* Exercise:
Your copy should hold only the lines from the one containing "X87500Y117500D02*" through the final line of the entries, exactly as written, with no pictures.

Electronic design automation data
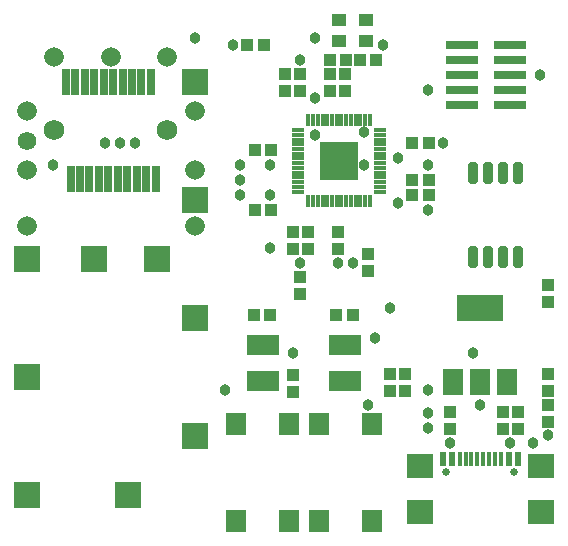
<source format=gts>
G04*
G04 #@! TF.GenerationSoftware,Altium Limited,Altium Designer,22.2.1 (43)*
G04*
G04 Layer_Color=8388736*
%FSLAX25Y25*%
%MOIN*%
G70*
G04*
G04 #@! TF.SameCoordinates,F70C61CB-F540-4537-8945-4C51125ABCB5*
G04*
G04*
G04 #@! TF.FilePolarity,Negative*
G04*
G01*
G75*
%ADD17R,0.11000X0.03000*%
%ADD18R,0.03950X0.04343*%
%ADD19R,0.05118X0.04331*%
%ADD20R,0.08583X0.07874*%
%ADD21R,0.02362X0.04528*%
%ADD22R,0.01181X0.04528*%
%ADD23R,0.06706X0.07690*%
%ADD24R,0.04343X0.03950*%
%ADD25R,0.11036X0.06706*%
G04:AMPARAMS|DCode=26|XSize=72.96mil|YSize=30.84mil|CornerRadius=6.85mil|HoleSize=0mil|Usage=FLASHONLY|Rotation=270.000|XOffset=0mil|YOffset=0mil|HoleType=Round|Shape=RoundedRectangle|*
%AMROUNDEDRECTD26*
21,1,0.07296,0.01713,0,0,270.0*
21,1,0.05925,0.03084,0,0,270.0*
1,1,0.01371,-0.00856,-0.02963*
1,1,0.01371,-0.00856,0.02963*
1,1,0.01371,0.00856,0.02963*
1,1,0.01371,0.00856,-0.02963*
%
%ADD26ROUNDEDRECTD26*%
%ADD27R,0.15761X0.08674*%
%ADD28R,0.06706X0.08674*%
%ADD29R,0.13005X0.13005*%
G04:AMPARAMS|DCode=30|XSize=41.07mil|YSize=15.87mil|CornerRadius=4.98mil|HoleSize=0mil|Usage=FLASHONLY|Rotation=180.000|XOffset=0mil|YOffset=0mil|HoleType=Round|Shape=RoundedRectangle|*
%AMROUNDEDRECTD30*
21,1,0.04107,0.00591,0,0,180.0*
21,1,0.03110,0.01587,0,0,180.0*
1,1,0.00997,-0.01555,0.00295*
1,1,0.00997,0.01555,0.00295*
1,1,0.00997,0.01555,-0.00295*
1,1,0.00997,-0.01555,-0.00295*
%
%ADD30ROUNDEDRECTD30*%
G04:AMPARAMS|DCode=31|XSize=15.87mil|YSize=41.07mil|CornerRadius=4.98mil|HoleSize=0mil|Usage=FLASHONLY|Rotation=180.000|XOffset=0mil|YOffset=0mil|HoleType=Round|Shape=RoundedRectangle|*
%AMROUNDEDRECTD31*
21,1,0.01587,0.03110,0,0,180.0*
21,1,0.00591,0.04107,0,0,180.0*
1,1,0.00997,-0.00295,0.01555*
1,1,0.00997,0.00295,0.01555*
1,1,0.00997,0.00295,-0.01555*
1,1,0.00997,-0.00295,-0.01555*
%
%ADD31ROUNDEDRECTD31*%
%ADD32R,0.02769X0.08674*%
%ADD33C,0.02559*%
%ADD34C,0.06902*%
%ADD35C,0.06147*%
%ADD36C,0.06540*%
%ADD37R,0.08674X0.08674*%
%ADD38C,0.03800*%
D17*
X161500Y167500D02*
D03*
X177500D02*
D03*
X161500Y162500D02*
D03*
X177500D02*
D03*
X161500Y157500D02*
D03*
X177500D02*
D03*
X161500Y152500D02*
D03*
X177500D02*
D03*
X161500Y147500D02*
D03*
X177500D02*
D03*
D18*
X89744Y167500D02*
D03*
X95256D02*
D03*
X132756Y162500D02*
D03*
X127244D02*
D03*
X117244Y162500D02*
D03*
X122756D02*
D03*
X144744Y135000D02*
D03*
X150256D02*
D03*
X144744Y122500D02*
D03*
X150256D02*
D03*
X92244Y112500D02*
D03*
X97756D02*
D03*
X92244Y132500D02*
D03*
X97756D02*
D03*
X144744Y117500D02*
D03*
X150256D02*
D03*
X119488Y77500D02*
D03*
X125000D02*
D03*
X91988D02*
D03*
X97500D02*
D03*
D19*
X129528Y168957D02*
D03*
X120472D02*
D03*
Y176043D02*
D03*
X129528D02*
D03*
D20*
X147382Y11752D02*
D03*
X187618D02*
D03*
X147382Y27224D02*
D03*
X187618D02*
D03*
D21*
X154902Y29488D02*
D03*
X180098D02*
D03*
X158051D02*
D03*
X176949D02*
D03*
D22*
X160610D02*
D03*
X162579D02*
D03*
X164547D02*
D03*
X166516D02*
D03*
X168484D02*
D03*
X170453D02*
D03*
X172421D02*
D03*
X174390D02*
D03*
D23*
X113642Y41240D02*
D03*
X131358D02*
D03*
Y8760D02*
D03*
X113642D02*
D03*
X86142Y41240D02*
D03*
X103858D02*
D03*
Y8760D02*
D03*
X86142D02*
D03*
D24*
X180000Y45256D02*
D03*
Y39744D02*
D03*
X190000Y52244D02*
D03*
Y57756D02*
D03*
X190000Y81988D02*
D03*
Y87500D02*
D03*
X117500Y152244D02*
D03*
Y157756D02*
D03*
X120000Y105256D02*
D03*
Y99744D02*
D03*
X110000Y105256D02*
D03*
Y99744D02*
D03*
X105000Y105256D02*
D03*
Y99744D02*
D03*
X107500Y152244D02*
D03*
Y157756D02*
D03*
X130000Y92244D02*
D03*
Y97756D02*
D03*
X107500Y84744D02*
D03*
Y90256D02*
D03*
X122500Y152244D02*
D03*
Y157756D02*
D03*
X175000Y45256D02*
D03*
Y39744D02*
D03*
X157500Y45256D02*
D03*
Y39744D02*
D03*
X190000Y47500D02*
D03*
Y41988D02*
D03*
X105000Y57500D02*
D03*
Y51988D02*
D03*
X137500Y57756D02*
D03*
Y52244D02*
D03*
X142500Y57756D02*
D03*
Y52244D02*
D03*
X102500Y157756D02*
D03*
Y152244D02*
D03*
D25*
X122500Y55689D02*
D03*
Y67500D02*
D03*
X95000Y55689D02*
D03*
Y67500D02*
D03*
D26*
X180000Y96772D02*
D03*
X175000D02*
D03*
X170000D02*
D03*
X165000D02*
D03*
Y125000D02*
D03*
X170000D02*
D03*
X175000D02*
D03*
X180000D02*
D03*
D27*
X167500Y79902D02*
D03*
D28*
X176555Y55098D02*
D03*
X167500D02*
D03*
X158445D02*
D03*
D29*
X120413Y128976D02*
D03*
D30*
X106890Y118740D02*
D03*
Y120315D02*
D03*
Y121890D02*
D03*
Y123465D02*
D03*
Y125039D02*
D03*
Y126614D02*
D03*
Y128189D02*
D03*
Y129764D02*
D03*
Y131339D02*
D03*
Y132913D02*
D03*
Y134488D02*
D03*
Y136063D02*
D03*
Y137638D02*
D03*
Y139213D02*
D03*
X133937D02*
D03*
Y137638D02*
D03*
Y136063D02*
D03*
Y134488D02*
D03*
Y132913D02*
D03*
Y131339D02*
D03*
Y129764D02*
D03*
Y128189D02*
D03*
Y126614D02*
D03*
Y125039D02*
D03*
Y123465D02*
D03*
Y121890D02*
D03*
Y120315D02*
D03*
Y118740D02*
D03*
D31*
X130650Y115453D02*
D03*
X129075D02*
D03*
X127500D02*
D03*
X125925D02*
D03*
X124350D02*
D03*
X122776D02*
D03*
X121201D02*
D03*
X119626D02*
D03*
X118051D02*
D03*
X116476D02*
D03*
X114902D02*
D03*
X113327D02*
D03*
X111752D02*
D03*
X110177D02*
D03*
Y142500D02*
D03*
X111752D02*
D03*
X113327D02*
D03*
X114902D02*
D03*
X116476D02*
D03*
X118051D02*
D03*
X119626D02*
D03*
X121201D02*
D03*
X122776D02*
D03*
X124350D02*
D03*
X125925D02*
D03*
X127500D02*
D03*
X129075D02*
D03*
X130650D02*
D03*
D32*
X30906Y123012D02*
D03*
X34055D02*
D03*
X37205D02*
D03*
X40354D02*
D03*
X43504D02*
D03*
X46654D02*
D03*
X49803D02*
D03*
X52953D02*
D03*
X56102D02*
D03*
X59252D02*
D03*
X57677Y155295D02*
D03*
X54528D02*
D03*
X51378D02*
D03*
X48228D02*
D03*
X45079D02*
D03*
X41929D02*
D03*
X38780D02*
D03*
X35630D02*
D03*
X32480D02*
D03*
X29331D02*
D03*
D33*
X156122Y25256D02*
D03*
X178878D02*
D03*
D34*
X63189Y139154D02*
D03*
X25394D02*
D03*
D35*
X16240Y135610D02*
D03*
D36*
Y145453D02*
D03*
Y125768D02*
D03*
Y107264D02*
D03*
X25394Y163563D02*
D03*
X44291D02*
D03*
X63189D02*
D03*
X72342Y145453D02*
D03*
Y125768D02*
D03*
Y107264D02*
D03*
D37*
X16240Y96240D02*
D03*
Y56870D02*
D03*
Y17500D02*
D03*
X38583Y96240D02*
D03*
X50000Y17500D02*
D03*
X59842Y96240D02*
D03*
X72342Y37185D02*
D03*
Y76555D02*
D03*
Y115925D02*
D03*
Y155295D02*
D03*
D38*
X25000Y127500D02*
D03*
X128645Y138550D02*
D03*
X128816Y127500D02*
D03*
X112438Y137438D02*
D03*
X150000Y112500D02*
D03*
X112500Y170000D02*
D03*
X122500Y125000D02*
D03*
X117500Y132500D02*
D03*
X120000Y95000D02*
D03*
X132500Y70000D02*
D03*
X107500Y95000D02*
D03*
X150000Y127500D02*
D03*
X140000Y130000D02*
D03*
X155000Y135000D02*
D03*
X187500Y157500D02*
D03*
X150000Y152500D02*
D03*
X135000Y167500D02*
D03*
X107500Y162500D02*
D03*
X112500Y150000D02*
D03*
X165000Y65000D02*
D03*
X177500Y35000D02*
D03*
X190000Y37500D02*
D03*
X157500Y35000D02*
D03*
X185000D02*
D03*
X150000Y40000D02*
D03*
X167500Y47500D02*
D03*
X150000Y52500D02*
D03*
Y45000D02*
D03*
X140000Y115000D02*
D03*
X125000Y95000D02*
D03*
X137500Y80000D02*
D03*
X130000Y47500D02*
D03*
X82500Y52500D02*
D03*
X105000Y65000D02*
D03*
X87500Y127500D02*
D03*
X97500Y117500D02*
D03*
Y127650D02*
D03*
X52500Y135000D02*
D03*
X72500Y169850D02*
D03*
X47500Y135000D02*
D03*
X87500Y117500D02*
D03*
X42500Y135000D02*
D03*
X87500Y122500D02*
D03*
X85150Y167500D02*
D03*
X97500Y100000D02*
D03*
M02*

</source>
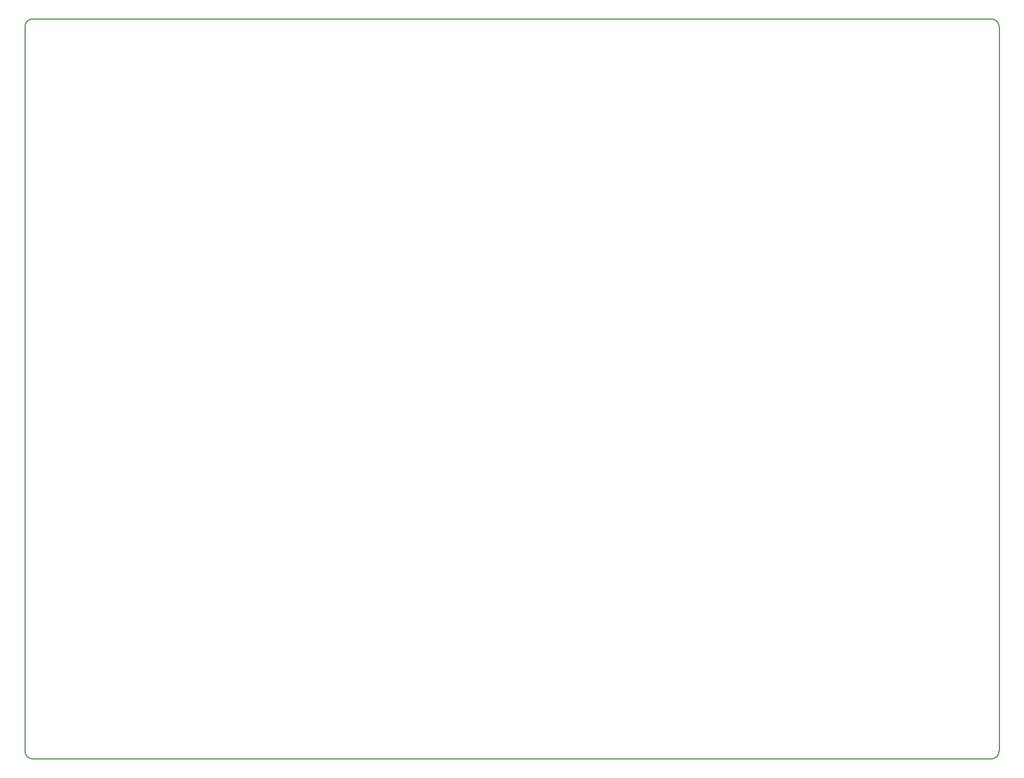
<source format=gbr>
G04 #@! TF.GenerationSoftware,KiCad,Pcbnew,(5.0.2)-1*
G04 #@! TF.CreationDate,2019-01-18T04:18:10-08:00*
G04 #@! TF.ProjectId,samsamps,73616d73-616d-4707-932e-6b696361645f,rev?*
G04 #@! TF.SameCoordinates,Original*
G04 #@! TF.FileFunction,Profile,NP*
%FSLAX46Y46*%
G04 Gerber Fmt 4.6, Leading zero omitted, Abs format (unit mm)*
G04 Created by KiCad (PCBNEW (5.0.2)-1) date 1/18/2019 4:18:10 AM*
%MOMM*%
%LPD*%
G01*
G04 APERTURE LIST*
%ADD10C,0.150000*%
G04 APERTURE END LIST*
D10*
X77470000Y-33020000D02*
G75*
G02X78740000Y-31750000I1270000J0D01*
G01*
X227330000Y-31750000D02*
G75*
G02X228600000Y-33020000I0J-1270000D01*
G01*
X228600000Y-145415000D02*
G75*
G02X227330000Y-146685000I-1270000J0D01*
G01*
X78740000Y-146685000D02*
G75*
G02X77470000Y-145415000I0J1270000D01*
G01*
X227330000Y-31750000D02*
X78740000Y-31750000D01*
X228600000Y-145415000D02*
X228600000Y-33020000D01*
X78740000Y-146685000D02*
X227330000Y-146685000D01*
X77470000Y-33020000D02*
X77470000Y-145415000D01*
M02*

</source>
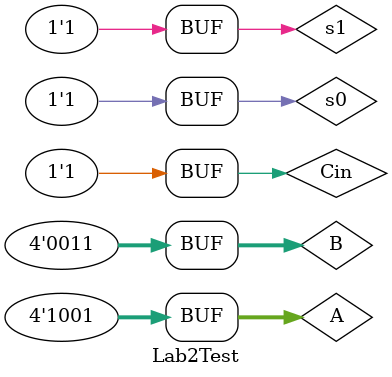
<source format=v>
module Lab2Test();
	reg [3:0] A, B; 
   reg Cin, s0, s1;
	wire [3:0] Sum; 
   wire Cout;
	parameter time_out = 100;
	
	initial $monitor (A, B, Cin, s1, s0, Sum, Cout);
	always
	begin
		#10 s1=0; s0=0; Cin=0; A=4'b1001; B=4'b0011;
		#10 s1=0; s0=1; Cin=0; A=4'b1001; B=4'b0011;
		#10 s1=1; s0=0; Cin=0; A=4'b1001; B=4'b0011;
		#10 s1=1; s0=1; Cin=0; A=4'b1001; B=4'b0011;
		#10 s1=0; s0=0; Cin=1; A=4'b1001; B=4'b0011;
		#10 s1=0; s0=1; Cin=1; A=4'b1001; B=4'b0011;
		#10 s1=1; s0=0; Cin=1; A=4'b1001; B=4'b0011;
		#10 s1=1; s0=1; Cin=1; A=4'b1001; B=4'b0011;

	end
	Lab2 test(A, B, Cin, s1, s0, Sum, Cout);
	
endmodule 
</source>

* Exercise response:
X87500Y117500D02*
D03*
X42500Y135000D02*
D03*
X87500Y122500D02*
D03*
X85150Y167500D02*
D03*
X97500Y100000D02*
D03*
M02*

</source>
<source format=gbr>
G04 #@! TF.GenerationSoftware,KiCad,Pcbnew,(5.0.2)-1*
G04 #@! TF.CreationDate,2019-01-18T04:18:10-08:00*
G04 #@! TF.ProjectId,samsamps,73616d73-616d-4707-932e-6b696361645f,rev?*
G04 #@! TF.SameCoordinates,Original*
G04 #@! TF.FileFunction,Profile,NP*
%FSLAX46Y46*%
G04 Gerber Fmt 4.6, Leading zero omitted, Abs format (unit mm)*
G04 Created by KiCad (PCBNEW (5.0.2)-1) date 1/18/2019 4:18:10 AM*
%MOMM*%
%LPD*%
G01*
G04 APERTURE LIST*
%ADD10C,0.150000*%
G04 APERTURE END LIST*
D10*
X77470000Y-33020000D02*
G75*
G02X78740000Y-31750000I1270000J0D01*
G01*
X227330000Y-31750000D02*
G75*
G02X228600000Y-33020000I0J-1270000D01*
G01*
X228600000Y-145415000D02*
G75*
G02X227330000Y-146685000I-1270000J0D01*
G01*
X78740000Y-146685000D02*
G75*
G02X77470000Y-145415000I0J1270000D01*
G01*
X227330000Y-31750000D02*
X78740000Y-31750000D01*
X228600000Y-145415000D02*
X228600000Y-33020000D01*
X78740000Y-146685000D02*
X227330000Y-146685000D01*
X77470000Y-33020000D02*
X77470000Y-145415000D01*
M02*

</source>
<source format=v>
module Lab2Test();
	reg [3:0] A, B; 
   reg Cin, s0, s1;
	wire [3:0] Sum; 
   wire Cout;
	parameter time_out = 100;
	
	initial $monitor (A, B, Cin, s1, s0, Sum, Cout);
	always
	begin
		#10 s1=0; s0=0; Cin=0; A=4'b1001; B=4'b0011;
		#10 s1=0; s0=1; Cin=0; A=4'b1001; B=4'b0011;
		#10 s1=1; s0=0; Cin=0; A=4'b1001; B=4'b0011;
		#10 s1=1; s0=1; Cin=0; A=4'b1001; B=4'b0011;
		#10 s1=0; s0=0; Cin=1; A=4'b1001; B=4'b0011;
		#10 s1=0; s0=1; Cin=1; A=4'b1001; B=4'b0011;
		#10 s1=1; s0=0; Cin=1; A=4'b1001; B=4'b0011;
		#10 s1=1; s0=1; Cin=1; A=4'b1001; B=4'b0011;

	end
	Lab2 test(A, B, Cin, s1, s0, Sum, Cout);
	
endmodule 
</source>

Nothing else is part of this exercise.